- DIRECTIONS -
Please transcribe, word for word, the line containing "thumb cmc: (193, 614)" and every line after it through the end of the records below, and nothing else.

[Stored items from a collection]
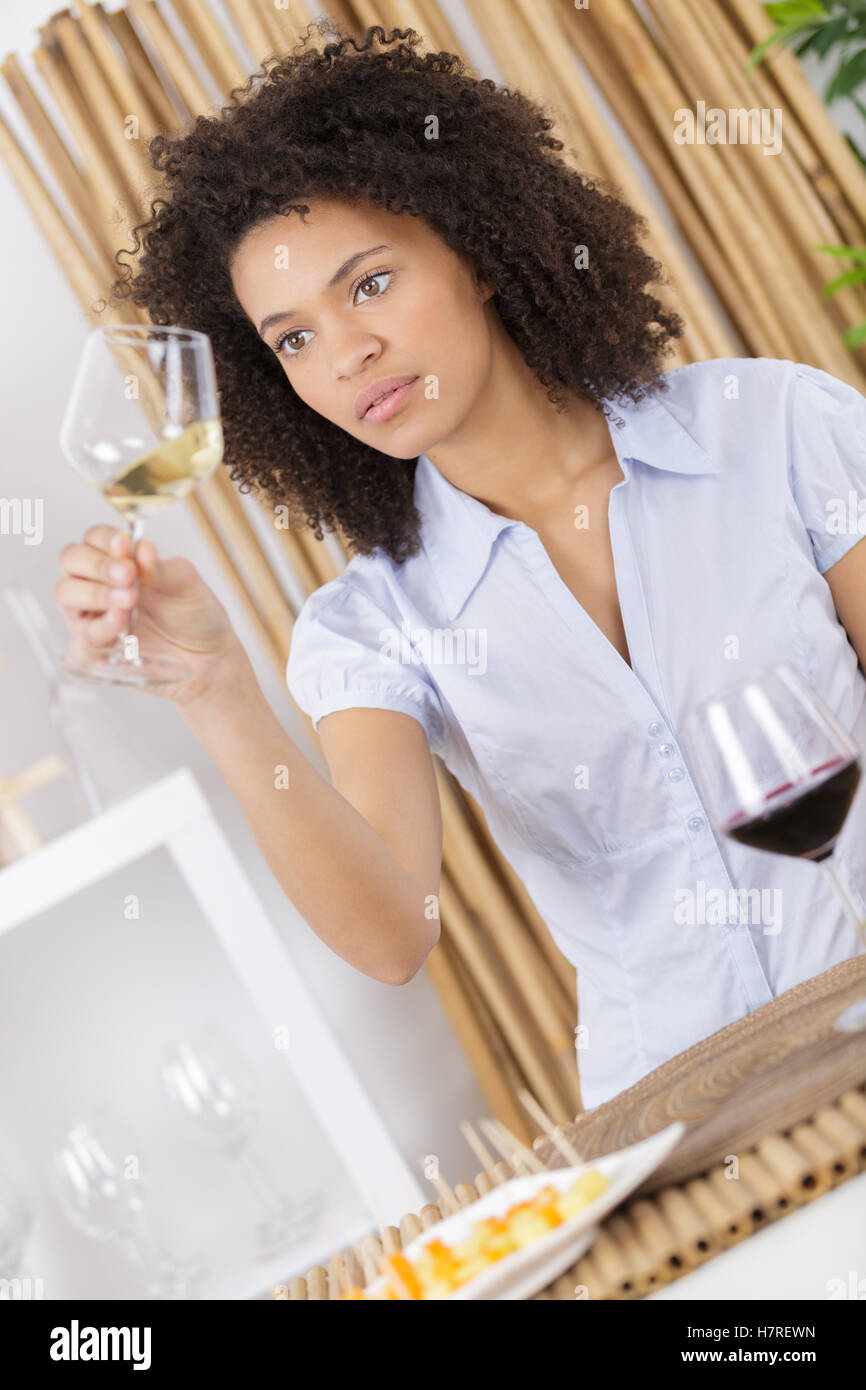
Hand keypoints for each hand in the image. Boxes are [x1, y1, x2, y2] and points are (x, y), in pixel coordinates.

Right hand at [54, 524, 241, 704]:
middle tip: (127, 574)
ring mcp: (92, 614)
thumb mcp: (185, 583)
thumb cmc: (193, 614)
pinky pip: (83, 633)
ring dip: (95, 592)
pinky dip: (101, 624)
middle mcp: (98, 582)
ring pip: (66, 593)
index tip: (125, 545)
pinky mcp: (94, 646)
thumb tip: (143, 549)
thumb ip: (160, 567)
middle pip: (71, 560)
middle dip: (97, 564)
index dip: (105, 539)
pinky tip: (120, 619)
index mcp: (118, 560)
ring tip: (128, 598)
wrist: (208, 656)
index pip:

- WRITTEN SOLUTION -
thumb cmc: (193, 614)
pinky pip: (83, 633)
ring dip: (95, 592)
pinky dip: (101, 624)
middle mcp: (98, 582)
ring pip: (66, 593)
index tip: (125, 545)
pinky mcp: (94, 646)
thumb tip: (143, 549)
thumb ip: (160, 567)
middle pip: (71, 560)
middle dip: (97, 564)
index dip: (105, 539)
pinky tip: (120, 619)
index mcp: (118, 560)
ring tip: (128, 598)
wrist: (208, 656)
index pip:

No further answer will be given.